*** Opening Input data ***

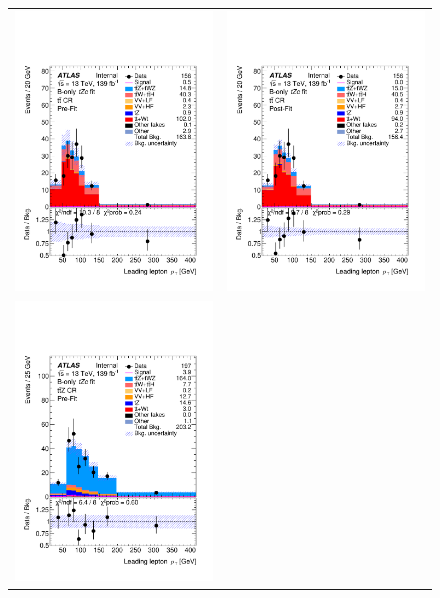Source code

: \begin{figure}[htbp]
	\centering
	\begin{tabular}{cc}
		\includegraphics[width=.45\textwidth]{Appendices/AP9/figures/BONLY_CRSR_DL1rc_unblind/Plots/TTCR} &
		\includegraphics[width=.45\textwidth]{Appendices/AP9/figures/BONLY_CRSR_DL1rc_unblind/Plots/TTCR_postFit} \\
		\includegraphics[width=.45\textwidth]{Appendices/AP9/figures/BONLY_CRSR_DL1rc_unblind/Plots/TTZCR} &

\end{tabular}
\end{figure}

*** Closing Input data ***

The full text of the data above, exact and without pictures, is what to return.

Source code

: \begin{figure}[htbp]
	\centering
	\begin{tabular}{cc}
		\includegraphics[width=.45\textwidth]{Appendices/AP9/figures/BONLY_CRSR_DL1rc_unblind/Plots/TTCR} &
		\includegraphics[width=.45\textwidth]{Appendices/AP9/figures/BONLY_CRSR_DL1rc_unblind/Plots/TTCR_postFit} \\
		\includegraphics[width=.45\textwidth]{Appendices/AP9/figures/BONLY_CRSR_DL1rc_unblind/Plots/TTZCR} &

\end{tabular}
\end{figure}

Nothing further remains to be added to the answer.